Foot Locker ist Geschichte. Der Sportartikelhändler wurde von DICK'S Sporting Goods übernommen und von der New Yorker Börse genommen. Der finale Handelstag endete mit einem Kurs von 24,01 Dollar – knapp über dem Kaufpreis von 24 Dollar je Aktie.
Überwältigende Mehrheit stimmt für Aktientausch
Das 2,4 Milliarden Dollar schwere Übernahmeangebot fand bei den Aktionären großen Anklang. Ganze 85,8 Prozent entschieden sich für den Aktientausch und nahmen 0,1168 DICK'S-Aktien je Foot Locker-Aktie. Nur 1,2 Prozent wollten Bargeld. Die verbleibenden 12,9 Prozent, die keine Wahl trafen, erhielten automatisch die Barabfindung.

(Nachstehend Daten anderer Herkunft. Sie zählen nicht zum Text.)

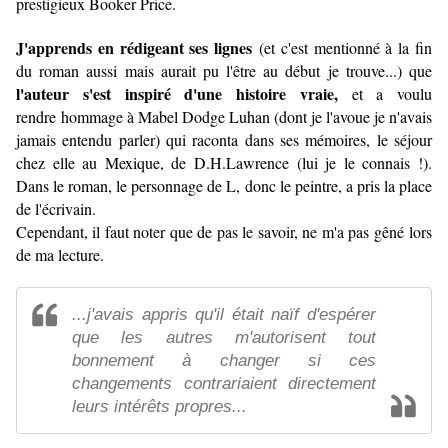
prestigieux Booker Price.
J'apprends en rédigeant ses lignes
(et c'est mentionné à la fin
du roman aussi mais aurait pu l'être au début je trouve...) que
l'auteur s'est inspiré d'une histoire vraie,
et a voulu
rendre hommage à Mabel Dodge Luhan (dont je l'avoue je n'avais
jamais entendu parler) qui raconta dans ses mémoires, le séjour
chez elle au Mexique, de D.H.Lawrence (lui je le connais !).
Dans le roman, le personnage de L, donc le peintre, a pris la place
de l'écrivain.
Cependant, il faut noter que de pas le savoir, ne m'a pas gêné lors
de ma lecture.
...j'avais appris qu'il était naïf d'espérer
que les autres m'autorisent tout
bonnement à changer si ces
changements contrariaient directement
leurs intérêts propres...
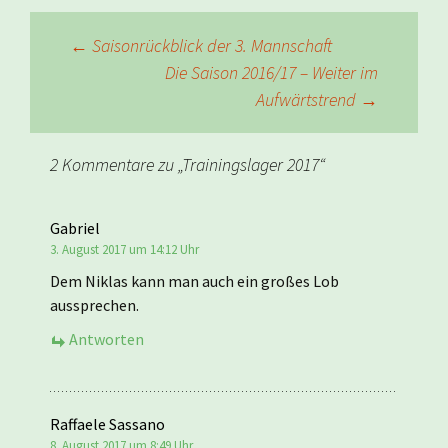
Beitragsnavigation
←
Saisonrückblick der 3. Mannschaft
Die Saison 2016/17 – Weiter im
Aufwärtstrend
→
2 Kommentare zu „
Trainingslager 2017
“
Gabriel
3. August 2017 um 14:12 Uhr
Dem Niklas kann man auch ein großes Lob
aussprechen.
Antworten
Raffaele Sassano
8. August 2017 um 8:49 Uhr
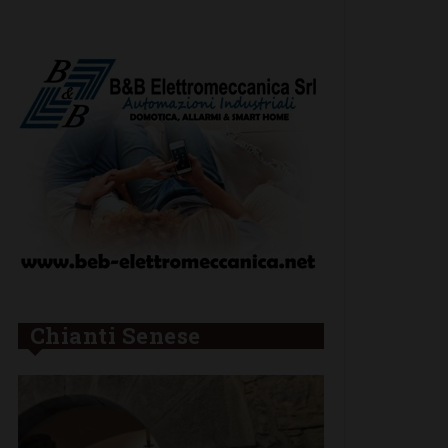
Chianti Senese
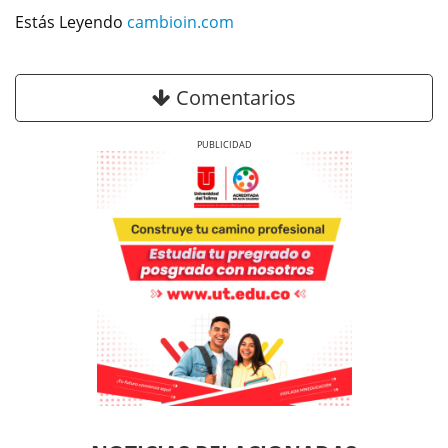
Estás Leyendo
cambioin.com
Comentarios
Previous
Next
Previous
Previous
Next
Next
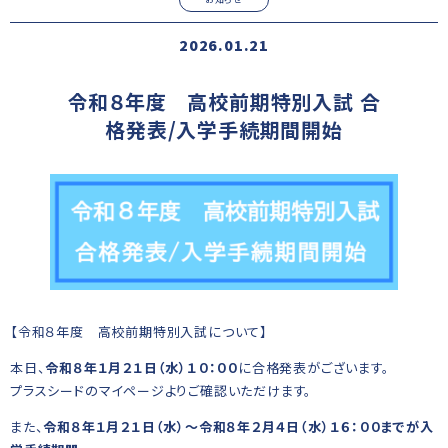
2026.01.21
令和８年度 高校前期特別入試 合
格発表/入学手続期間開始
【令和８年度 高校前期特別入試について】
本日、
令和８年１月２１日（水）１０：００
に合格発表がございます。
プラスシードのマイページよりご確認いただけます。
また、
令和８年１月２１日（水）～令和８年２月４日（水）１６：００までが入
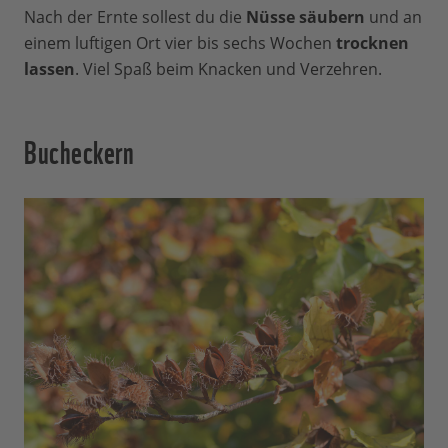
Nach der Ernte sollest du die
Nüsse säubern
und an
einem luftigen Ort vier bis sechs Wochen
trocknen
lassen
. Viel Spaß beim Knacken und Verzehren.
Bucheckern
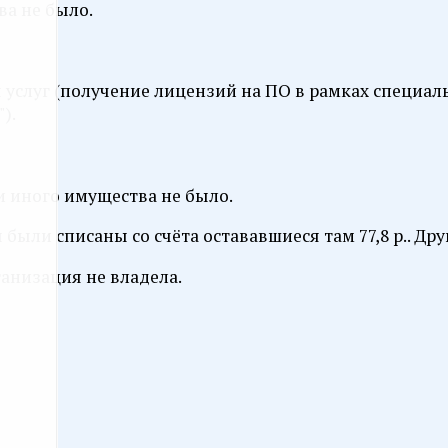
а не было.
ния услуг (получение лицензий на ПО в рамках специ
).
и иного имущества не было.
были списаны со счёта остававшиеся там 77,8 р.. Дру
анизация не владела.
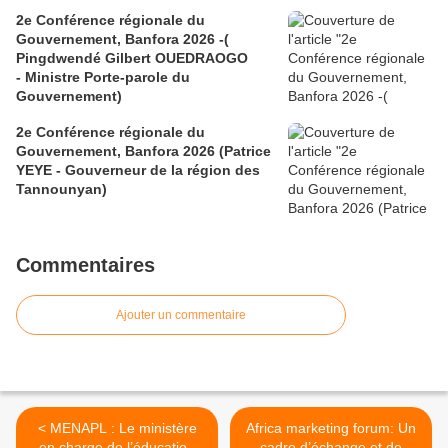
2e Conférence régionale du
Gouvernement, Banfora 2026 -(
Pingdwendé Gilbert OUEDRAOGO
- Ministre Porte-parole du
Gouvernement)
2e Conférence régionale du
Gouvernement, Banfora 2026 (Patrice
YEYE - Gouverneur de la région des
Tannounyan)
Commentaires
Ajouter un commentaire
< MENAPL : Le ministère
Africa marketing forum: Un
en charge de l’éducation
cadre d’échange et de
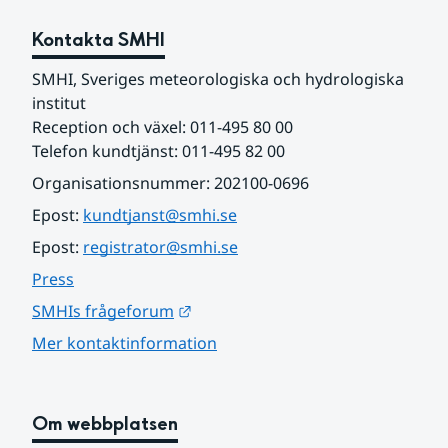
Kontakta SMHI
SMHI, Sveriges meteorologiska och hydrologiska 
institut
Reception och växel: 011-495 80 00
Telefon kundtjänst: 011-495 82 00
Organisationsnummer: 202100-0696
Epost: 
kundtjanst@smhi.se
Epost: 
registrator@smhi.se
Press
Länk till annan webbplats.
SMHIs frågeforum
Mer kontaktinformation
Om webbplatsen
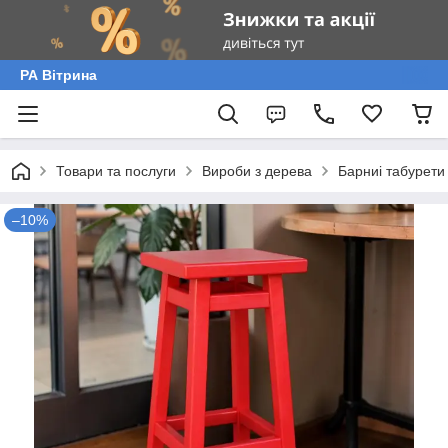
РА Вітрина
Товари та послуги
Вироби з дерева
Барниі табурети
–10%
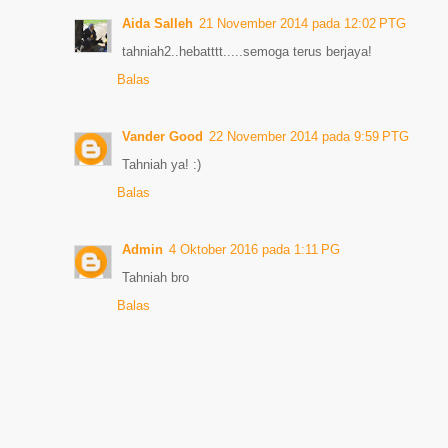
Aida Salleh
21 November 2014 pada 12:02 PTG
tahniah2..hebatttt.....semoga terus berjaya!
Balas
Vander Good
22 November 2014 pada 9:59 PTG
Tahniah ya! :)
Balas
Admin
4 Oktober 2016 pada 1:11 PG
Tahniah bro
Balas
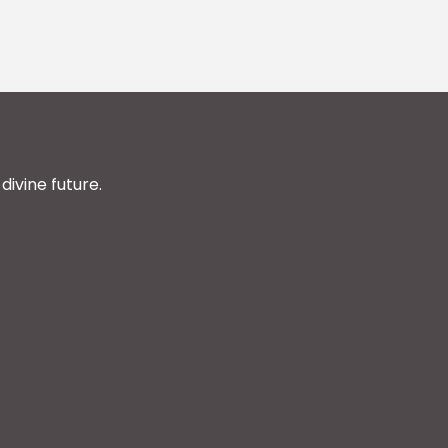
divine future.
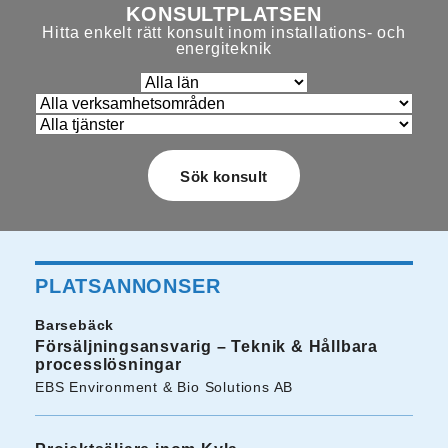
KONSULTPLATSEN
Hitta enkelt rätt konsult inom installations- och
energiteknik
PLATSANNONSER
Barsebäck
Försäljningsansvarig – Teknik & Hållbara
processlösningar
EBS Environment & Bio Solutions AB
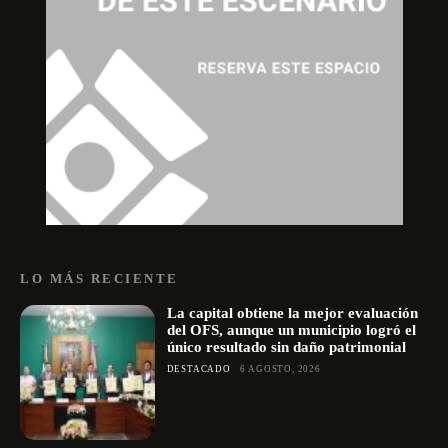
LO MÁS RECIENTE
La capital obtiene la mejor evaluación
del OFS, aunque un municipio logró el
único resultado sin daño patrimonial
DESTACADO
6 AGOSTO, 2026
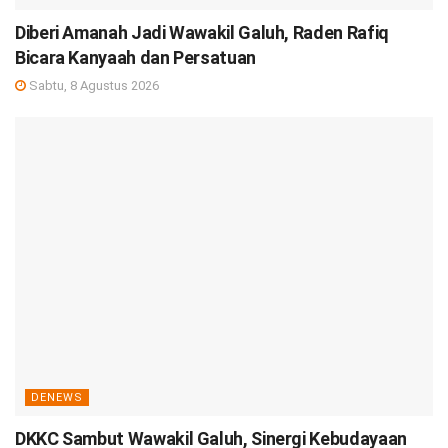
Diberi Amanah Jadi Wawakil Galuh, Raden Rafiq
Bicara Kanyaah dan Persatuan
Sabtu, 8 Agustus 2026
DENEWS
DKKC Sambut Wawakil Galuh, Sinergi Kebudayaan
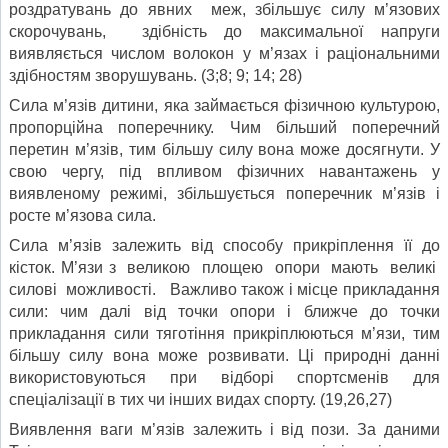
роздратувань до явних меж, збільшує силу м’язових
скорочувань, здібність до максимальної напруги
виявляється числом волокон у м’язах і раціональними
здібностям зворушувань. (3;8; 9; 14; 28)
Сила м’язів дитини, яка займається фізичною культурою,
пропорційна поперечнику. Чим більший поперечний
перетин м’язів, тим більшу силу вона може досягнути. У
свою чергу, під впливом фізичних навантажень у
виявленому режимі, збільшується поперечник м’язів і
росте м’язова сила.
Сила м’язів залежить від способу прикріплення її до
кісток. М’язи з великою площею опори мають великі
силові можливості. Важливо також і місце прикладання
сили: чим далі від точки опори і ближче до точки
прикладання сили тяготіння прикріплюються м’язи, тим
більшу силу вона може розвивати. Ці природні данні
використовуються при відборі спортсменів для
спеціалізації в тих чи інших видах спорту. (19,26,27)
Виявлення ваги м’язів залежить і від пози. За даними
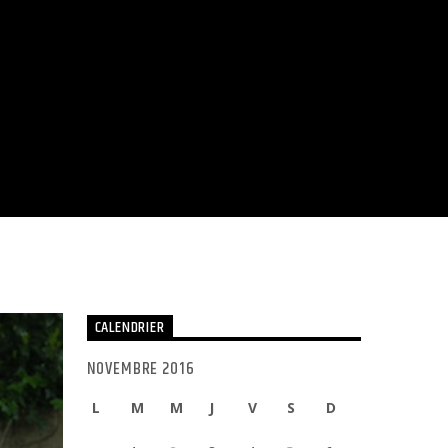
CALENDRIER
NOVEMBRE 2016
L
M
M
J
V
S
D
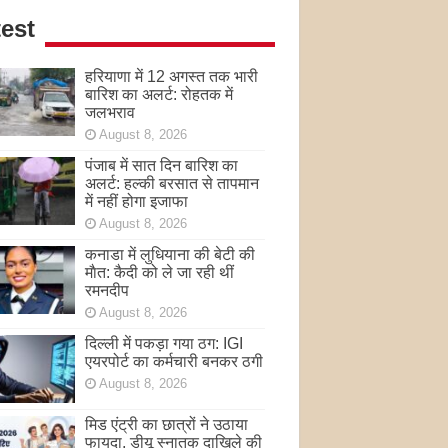
est
हरियाणा में 12 अगस्त तक भारी
बारिश का अलर्ट: रोहतक में
जलभराव
August 8, 2026
पंजाब में सात दिन बारिश का
अलर्ट: हल्की बरसात से तापमान
में नहीं होगा इजाफा
August 8, 2026
कनाडा में लुधियाना की बेटी की
माैत: कैदी को ले जा रही थीं
रमनदीप
August 8, 2026
दिल्ली में पकड़ा गया ठग: IGI
एयरपोर्ट का कर्मचारी बनकर ठगी
August 8, 2026
मिड एंट्री का छात्रों ने उठाया
फायदा, डीयू स्नातक दाखिले की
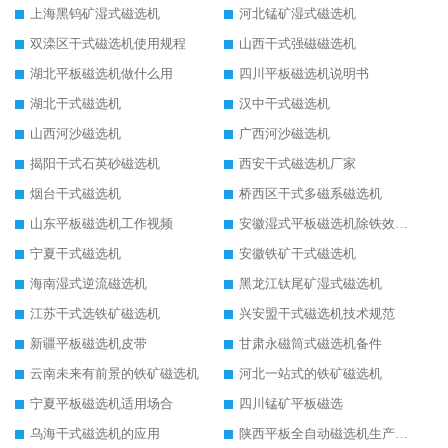
上海黑钨矿湿式磁选机
河北锰矿湿式磁选机
双滦区干式磁选机使用规程
山西干式强磁磁选机
湖北平板磁选机做什么用
四川平板磁选机说明书
湖北干式磁选机
汉中干式磁选机
山西河沙磁选机
广西河沙磁选机
揭阳干式石英砂磁选机
西安干式磁选机厂家
烟台干式磁选机
桥西区干式多磁系磁选机
山东平板磁选机工作视频
安徽湿式平板磁选机除铁效果怎么样
宁夏干式磁选机
安徽铁矿干式磁选机
海南湿式逆流磁选机
黑龙江钛尾矿湿式磁选机
江苏干式选铁矿磁选机
兴安盟干式磁选机技术规范
新疆平板磁选机皮带
甘肃永磁筒式磁选机备件
云南未来有前景的铁矿磁选机
河北一站式的铁矿磁选机
宁夏平板磁选机适用场合
四川锰矿平板磁选
乌海干式磁选机的应用
陕西平板全自动磁选机生产厂家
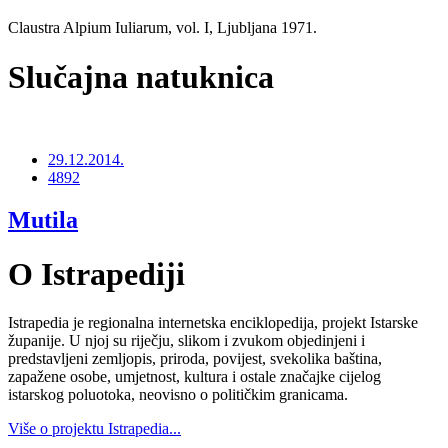
Claustra Alpium Iuliarum, vol. I, Ljubljana 1971.
Slučajna natuknica
29.12.2014.
4892
Mutila
O Istrapediji
Istrapedia je regionalna internetska enciklopedija, projekt Istarske
županije. U njoj su riječju, slikom i zvukom objedinjeni i
predstavljeni zemljopis, priroda, povijest, svekolika baština,
zapažene osobe, umjetnost, kultura i ostale značajke cijelog
istarskog poluotoka, neovisno o političkim granicama.
Više o projektu Istrapedia...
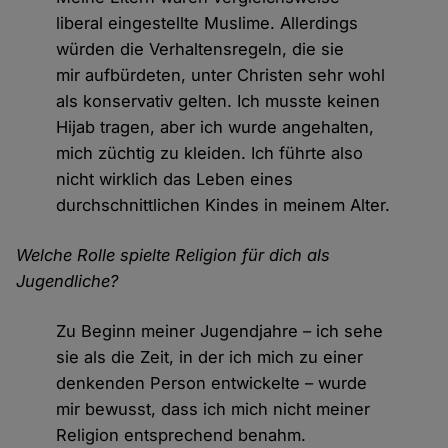
liberal eingestellte Muslime. Allerdings
würden die Verhaltensregeln, die sie
mir aufbürdeten, unter Christen sehr wohl
als konservativ gelten. Ich musste keinen
Hijab tragen, aber ich wurde angehalten,
mich züchtig zu kleiden. Ich führte also
nicht wirklich das Leben eines
durchschnittlichen Kindes in meinem Alter.
Welche Rolle spielte Religion für dich als
Jugendliche?
Zu Beginn meiner Jugendjahre – ich sehe
sie als die Zeit, in der ich mich zu einer
denkenden Person entwickelte – wurde
mir bewusst, dass ich mich nicht meiner
Religion entsprechend benahm.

Regulatorische Hürden waren schnell aus dem Weg: Die Kartellbehörden stimmten ohne weitere Auflagen zu. Die FTC sah keine wettbewerbsschädlichen Effekte – die Übernahme konnte reibungslos vollzogen werden.
Führungsriege ausgetauscht, Nike-Veteranin übernimmt
Mit dem Eigentümerwechsel geht ein komplettes Führungs-Update einher. CEO Mary Dillon und weitere Top-Manager verlassen das Unternehmen. DICK'S-Executive Chairman Ed Stack übernimmt jetzt die globale Verantwortung für Foot Locker.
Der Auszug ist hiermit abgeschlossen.